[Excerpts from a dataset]

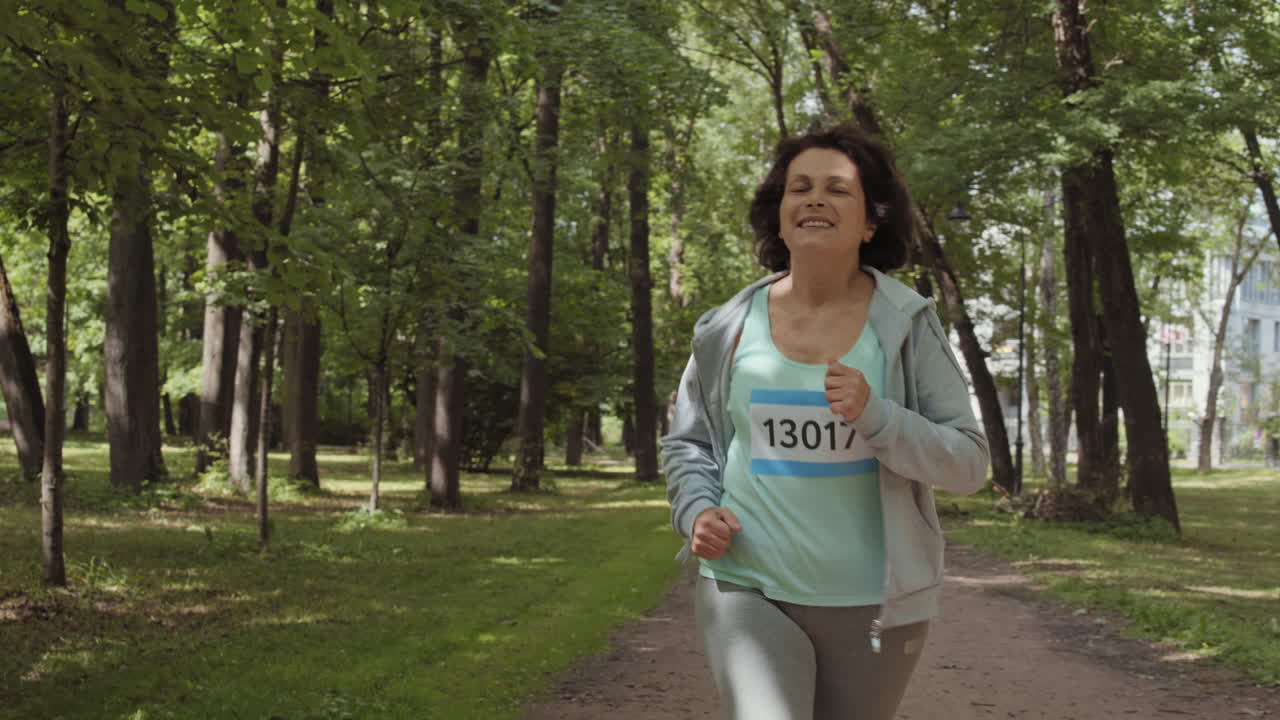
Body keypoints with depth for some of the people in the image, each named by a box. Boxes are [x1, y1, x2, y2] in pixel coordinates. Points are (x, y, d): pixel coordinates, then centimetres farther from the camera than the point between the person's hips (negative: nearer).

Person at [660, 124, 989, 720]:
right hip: (748, 587, -1)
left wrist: (876, 415, -20)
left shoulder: (907, 325, -3)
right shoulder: (730, 328, 0)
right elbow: (687, 442, 14)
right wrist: (697, 511, -6)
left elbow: (968, 463, -5)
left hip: (872, 603, 1)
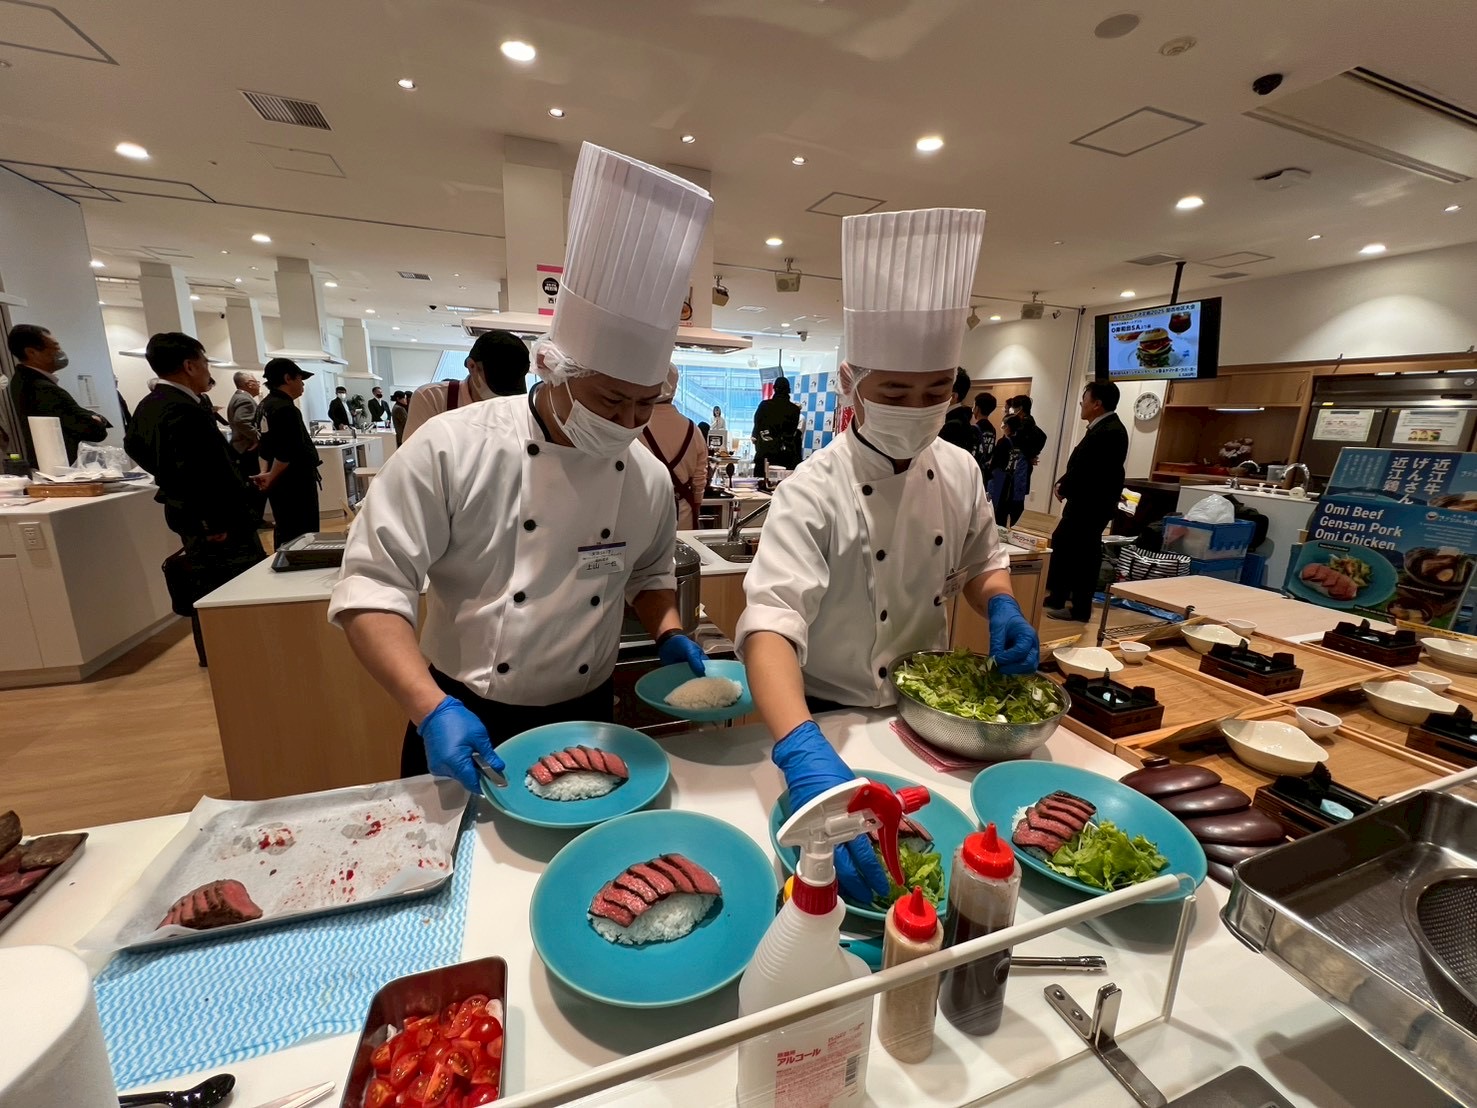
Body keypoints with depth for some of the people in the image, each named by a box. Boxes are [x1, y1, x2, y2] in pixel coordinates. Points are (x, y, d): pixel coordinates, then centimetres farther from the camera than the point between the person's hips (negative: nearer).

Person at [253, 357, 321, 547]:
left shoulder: (264, 405, 12)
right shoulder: (285, 408, -18)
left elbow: (268, 446, 18)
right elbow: (287, 452, -23)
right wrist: (271, 478, -9)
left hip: (281, 481, 10)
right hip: (295, 482, -10)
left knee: (284, 534, 17)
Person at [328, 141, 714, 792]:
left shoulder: (648, 478, -7)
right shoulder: (454, 447, -18)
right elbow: (372, 587, -16)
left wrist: (668, 635, -9)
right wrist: (432, 710, -26)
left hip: (585, 720, 3)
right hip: (459, 723, -2)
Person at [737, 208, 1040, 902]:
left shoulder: (959, 473, -7)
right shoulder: (814, 492, -26)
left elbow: (980, 561, 9)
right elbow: (771, 623, -39)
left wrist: (1001, 607, -13)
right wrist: (804, 753, -53)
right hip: (830, 716, -4)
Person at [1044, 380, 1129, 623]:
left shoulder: (1106, 432, -22)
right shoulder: (1105, 427, 12)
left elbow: (1085, 470, -25)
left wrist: (1064, 488, -9)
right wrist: (1064, 484, -2)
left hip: (1090, 504, -10)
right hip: (1087, 502, 10)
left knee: (1082, 555, 0)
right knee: (1061, 543, 16)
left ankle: (1079, 609, 14)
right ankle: (1057, 598, 27)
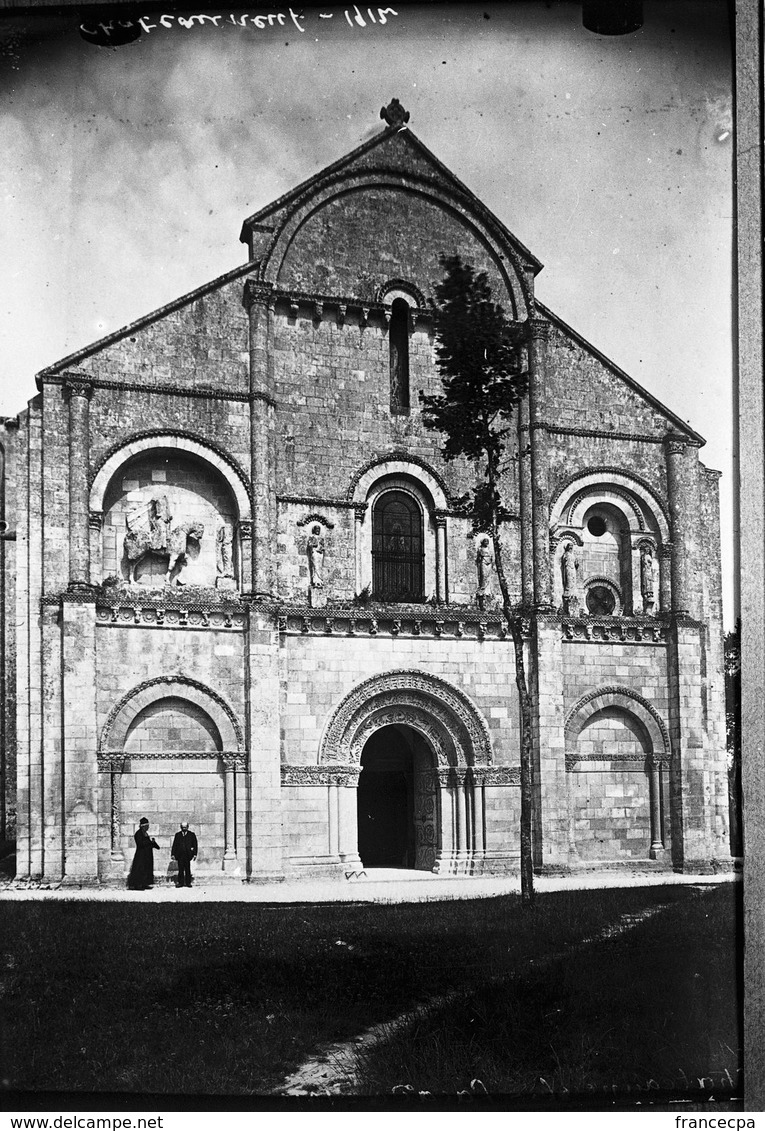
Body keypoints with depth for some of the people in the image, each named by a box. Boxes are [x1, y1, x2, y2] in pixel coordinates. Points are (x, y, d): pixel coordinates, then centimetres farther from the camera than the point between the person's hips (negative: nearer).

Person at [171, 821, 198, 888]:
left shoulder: (191, 835, 9)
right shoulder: (177, 835, 13)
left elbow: (195, 845, 6)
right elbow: (174, 845, 11)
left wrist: (195, 854, -1)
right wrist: (173, 854, 3)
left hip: (187, 854, -1)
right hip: (180, 855, 1)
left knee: (188, 869, -1)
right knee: (180, 869, -1)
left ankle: (188, 882, 4)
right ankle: (180, 882, 3)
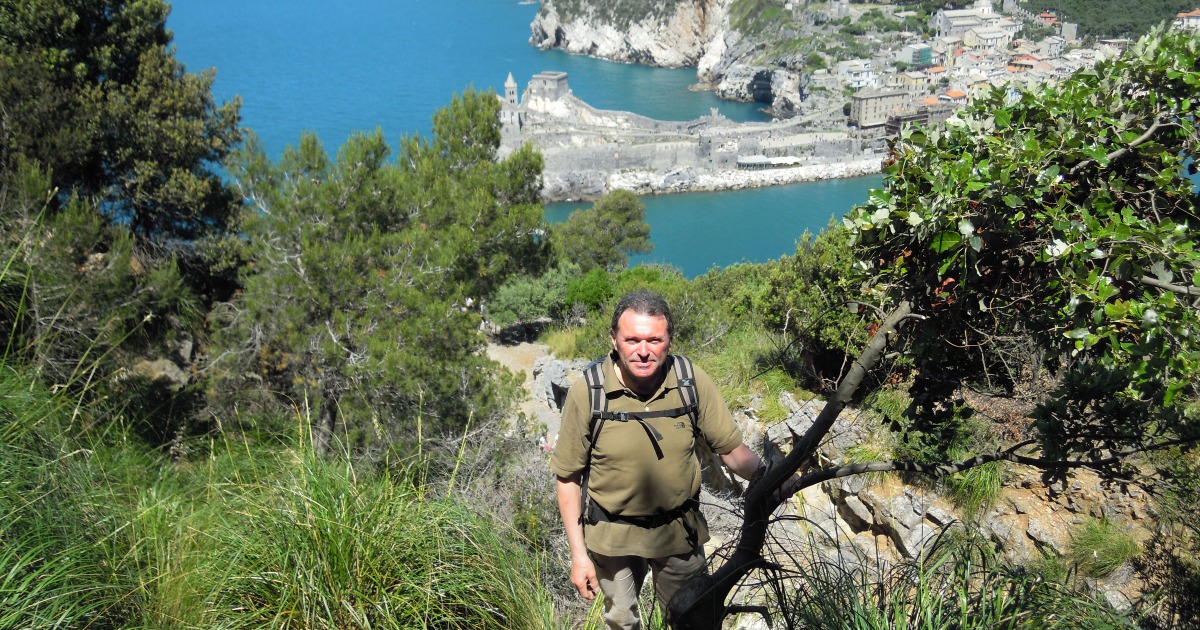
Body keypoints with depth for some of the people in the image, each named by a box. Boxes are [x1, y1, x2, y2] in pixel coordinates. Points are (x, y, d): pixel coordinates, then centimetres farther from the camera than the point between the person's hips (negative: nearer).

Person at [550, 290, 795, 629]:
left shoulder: (694, 382, -17)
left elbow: (732, 449, -8)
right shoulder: (586, 393, -20)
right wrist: (578, 555, -9)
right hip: (613, 535, 0)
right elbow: (568, 477, -11)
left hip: (680, 529, 1)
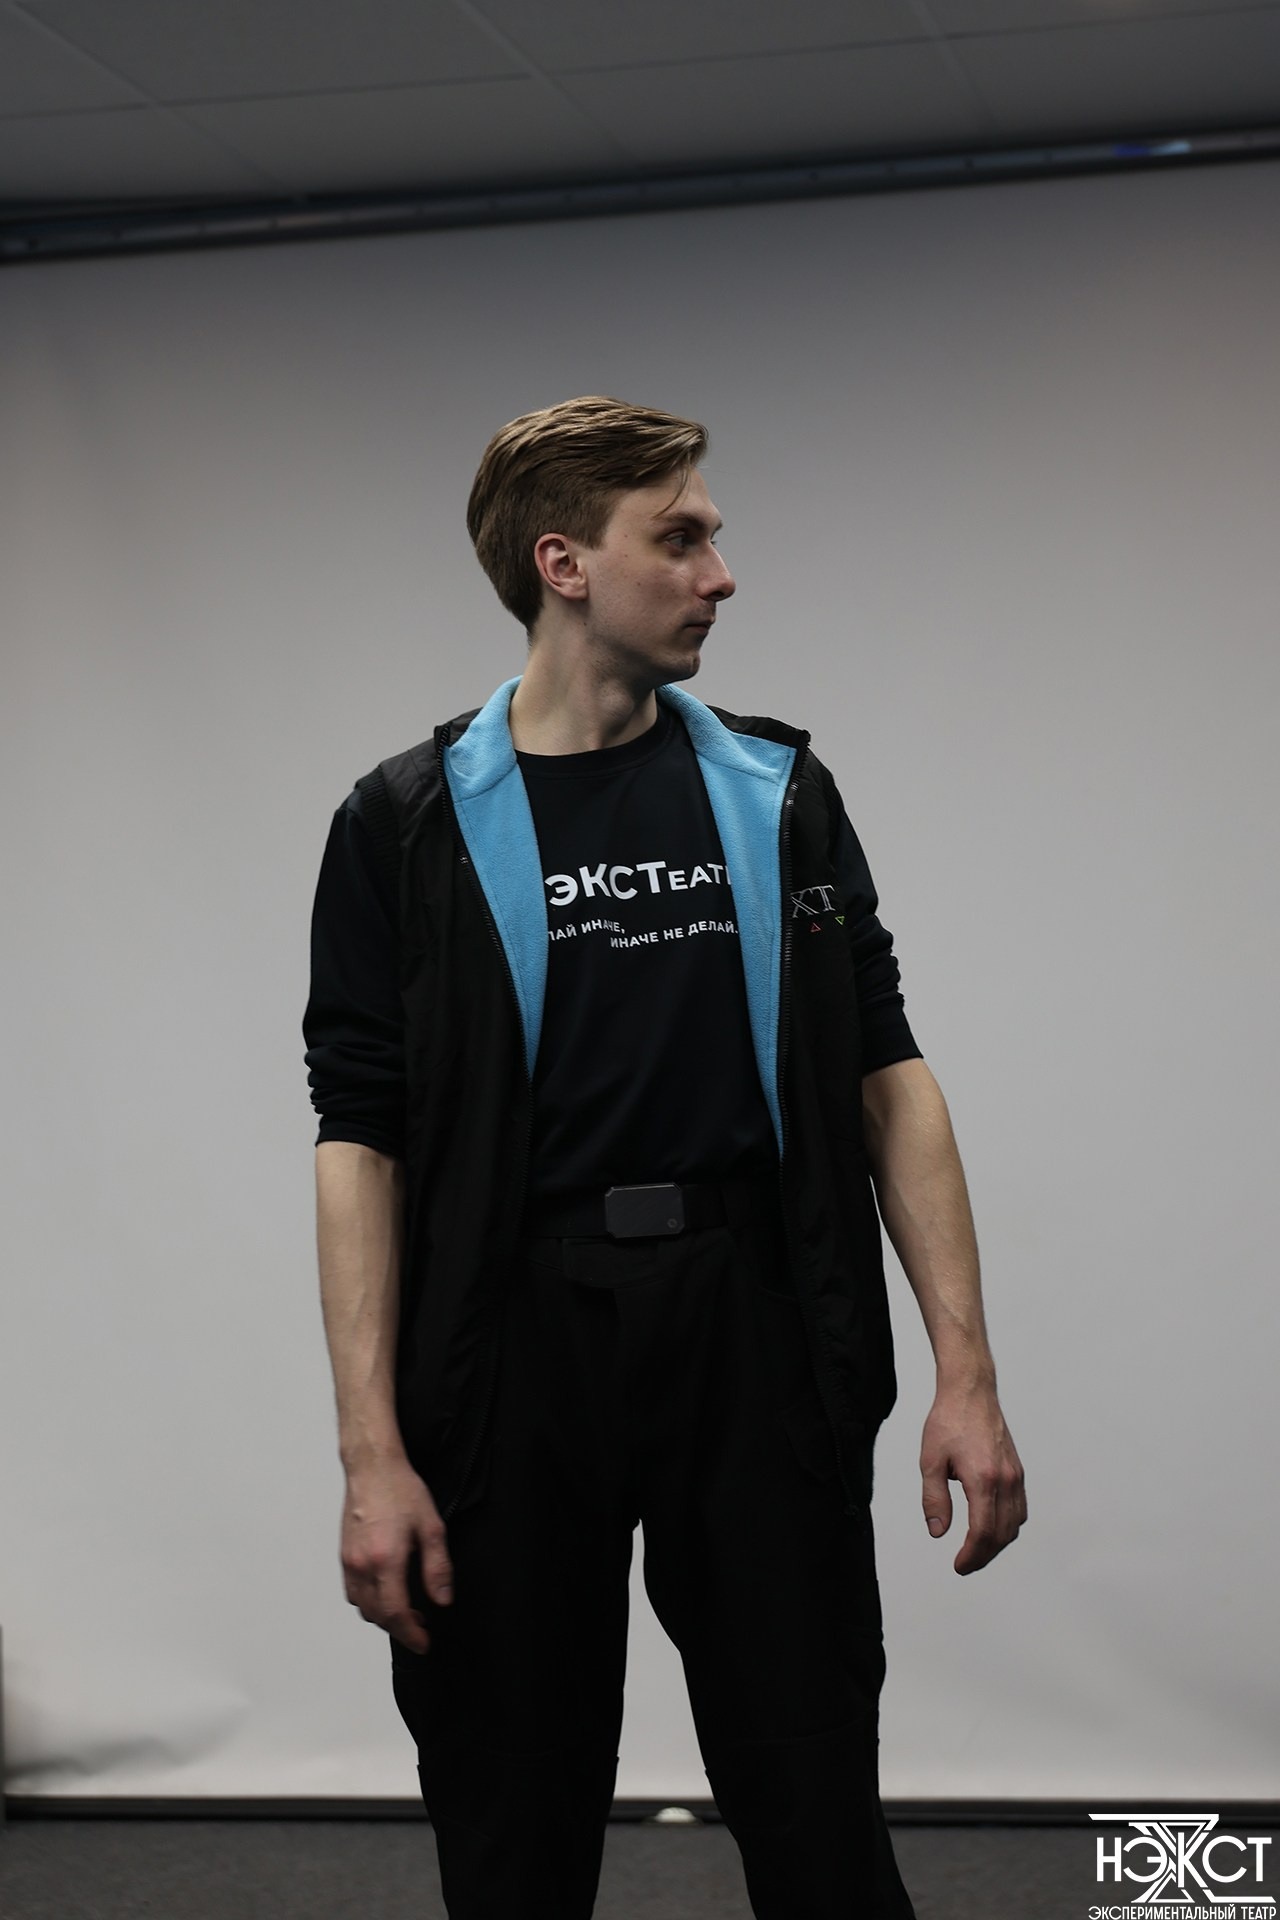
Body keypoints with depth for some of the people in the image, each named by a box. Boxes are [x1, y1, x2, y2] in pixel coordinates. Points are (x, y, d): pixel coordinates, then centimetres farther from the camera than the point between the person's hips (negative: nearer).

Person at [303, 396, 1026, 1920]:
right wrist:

## What to work on
From the opening line of the entries, copy each line exactly until the line with "left hip: (872, 603, 1)", which is copied as well; leave out pictures.

## Written solution
Body keypoints with depth for some of the people in the image, each named by a box. Boxes are [x1, y1, x2, y2] in pixel coordinates. Points are (x, y, d): pixel coordinates, then centimetres farther from the camera than the point between the person's hips (negative: nearer).

Person at [660, 124, 989, 720]:
right hip: (748, 587, -1)
left wrist: (876, 415, -20)
left shoulder: (907, 325, -3)
right shoulder: (730, 328, 0)
right elbow: (687, 442, 14)
right wrist: (697, 511, -6)
left elbow: (968, 463, -5)
left hip: (872, 603, 1)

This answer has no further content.